Added 27 Oct 2017, 1 a.m. edited 18 Jun 2023, 1:12 a.m.
After managing to trash the EFI entry (in nvram) for my OS because of a user unfriendly BIOS, I thought it was about time I checked out what EFI Shell could do for me. EFI Shell is a CLI (command line interface) - a kind of mini DOS if you like, that allows you to do many EFI related tasks and even boot OS's. If you're using Linux you'll probably find your ESP (EFI System Partition) mounted under /boot/EFI (and in windows - well good luck to you ...! you might find it easier to make a USB stick like SystemRescueCd) Given that a FAT filing system isn't the worlds most robust this might be a good time to check the fstab is mounting this partition read only - and in fact there really isn't any need to have it mounted at all unless you directly want to change something specific to the EFI - even grub configs in the ESP point towards your root or boot partition... You'll need the actual EFI Shell executable
wget https://svn.code.sf.net/p/edk2/code/trunk/edk2/ShellBinPkg/UefiShell/X64/Shell.efi
and you might find useful some extra drivers (although most stuff you'll do in the ESP probably)
http://efi.akeo.ie/downloads/efifs-0.7/x64/
I only bothered with exfat (which I sometimes use on usb sticks), ext and iso9660 you'll want to make a directory structure for EFI shell something like this
/boot/efi/EFI/efishell/:
drivers shell.efi shell.efi.other

/boot/efi/EFI/efishell/drivers:
exfat_x64.efi ext2_x64.efi iso9660_x64.efi
It's defiantly useful to add this as an EFI entry
efibootmgr -c -d /dev/sda -p 1 -L "efi shell" -l "\EFI\efishell\shell.efi"
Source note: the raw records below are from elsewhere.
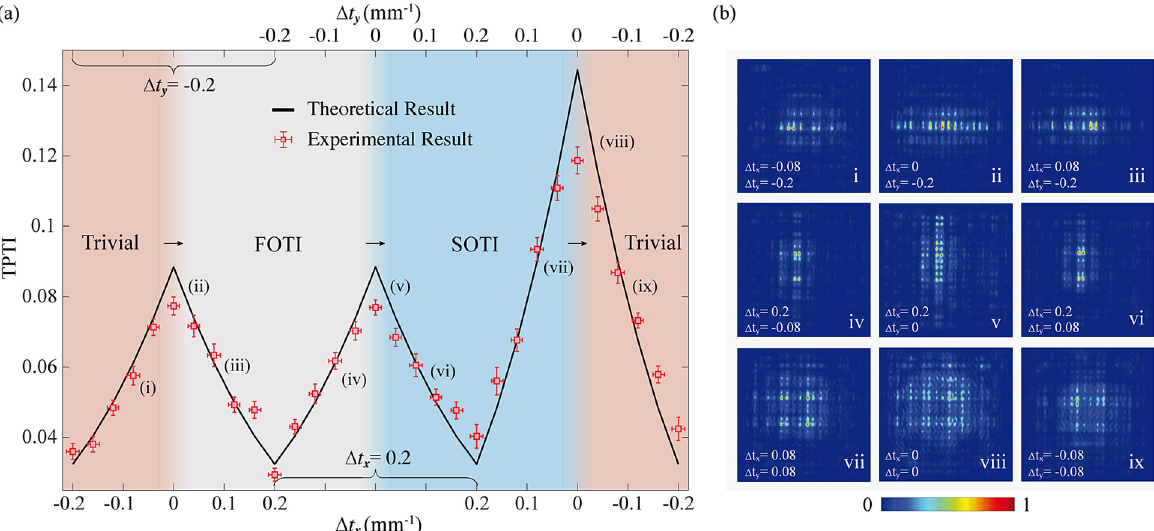
Figure 3: Experimental measurement of topological phase transition indicator. and Δ t along the triangular trajectory shown in Figure 2(b). There are three peaks at the phase (a) The measured TPTI as a function of Δ t x y transition points where the system undergoes topological phase transitions. The evolution length for all the waveguide lattices is 14 mm. The error bar is originated from the fabrication shift of the waveguide lattices. (b) Output photon distribution of the waveguide lattices with the coupling strengths chosen as (i–ix) marked in (a), corresponding to (i) trivial phase, (ii) gap closing separating trivial and FOTI phases, (iii) FOTI phase, (iv) FOTI phase, (v) gap closing separating SOTI and FOTI phases, (vi) SOTI phase, (vii) SOTI phase, (viii) gap closing = 0 . 3 mm − 1 . The unit of the coupling constants is mm − 1 . separating SOTI and trivial phases and (ix) trivial phase. The coupling strength t x , y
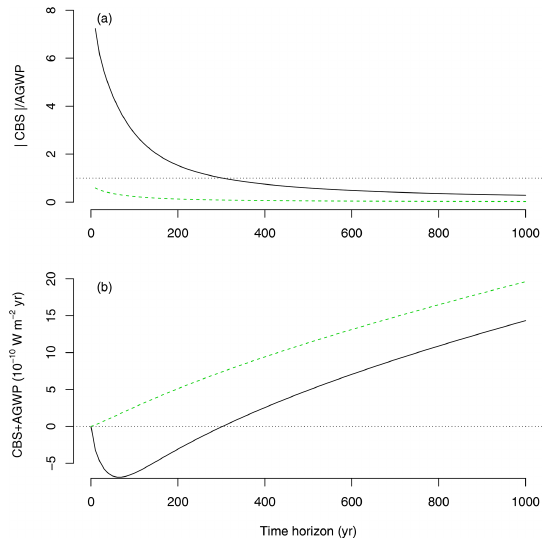
Figure 6. Relations between CBS and AGWP for the IRF PD100 as a function of time horizon T . (a) Ratio between the absolute value of CBS and AGWP, based on a total sequestration of 12.3Mg of carbon (back line, GPP equivalent for 1ha and 1 year at Duke For- est) versus a sequestration of 1Mg of carbon (dashed green line). (b) Radiative balance (net difference) between CBS and AGWP for the sequestration of 12.3Mg of carbon (black line) and 1Mg of car- bon (dashed green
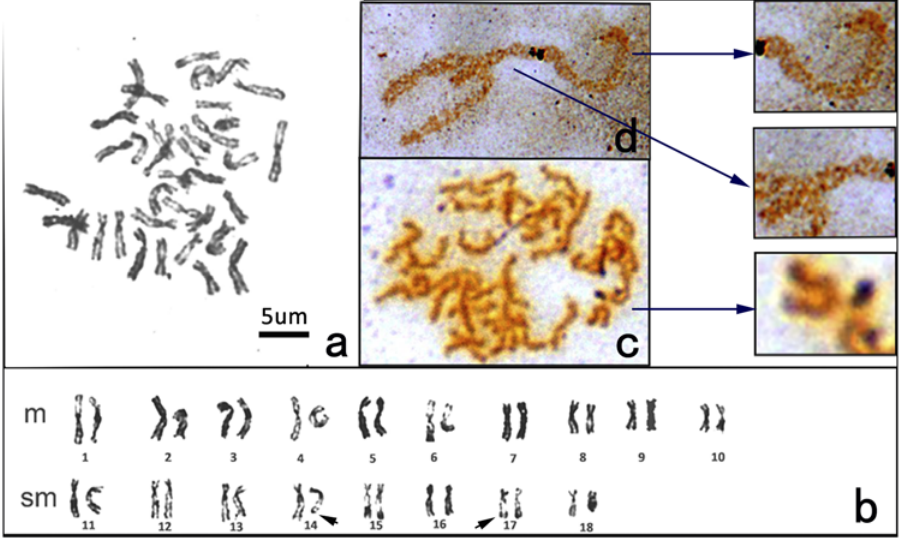
Fig 1. Karyotypes and NOR-bearing chromosomes of H. discus hannai . a: Digital image of metaphase plate from larvae of H. discus hannai . b: Karyotype of H. discus hannai . c: A metaphase of H. discus hannai with a short arm terminally NOR-bearing chromosome. d: A metacentric chromosome with short arm terminally NOR-bearing and a submetacentric chromosome with its short arm terminally NOR-bearing. (The arrows indicate zoom from chromosomes from parts c and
This will make it bootable from whatever poor boot menu your EFI BIOS has (if it even does...) Just in case something goes wrong with that but EFI grub is somehow still working, you can also boot into the EFI Shell via grub put the following at the end of /etc/grub.d/40_custom
menuentry "EFI Shell" {
 insmod chain
 set root='(hd0,gpt1)'
 chainloader /EFI/efishell/shell.efi
}
Of course you'll have to run update-grub to make that active. Once in EFI Shell you'll want to boot into another OS first change to the fs0: device (this should usually be your ESP) just like DOS you type the name followed be a colon and hit enter from there there are a number of command you can use (ls etc) which you can discover with the help command once you've changed to a directory like EFI\void you can run that boot loader by typing its name (grubx64.efi) and et voila up should come Linux I've barely touched the surface here, but there should be just enough information to get you started (if not to hose your system completely!) Enjoy!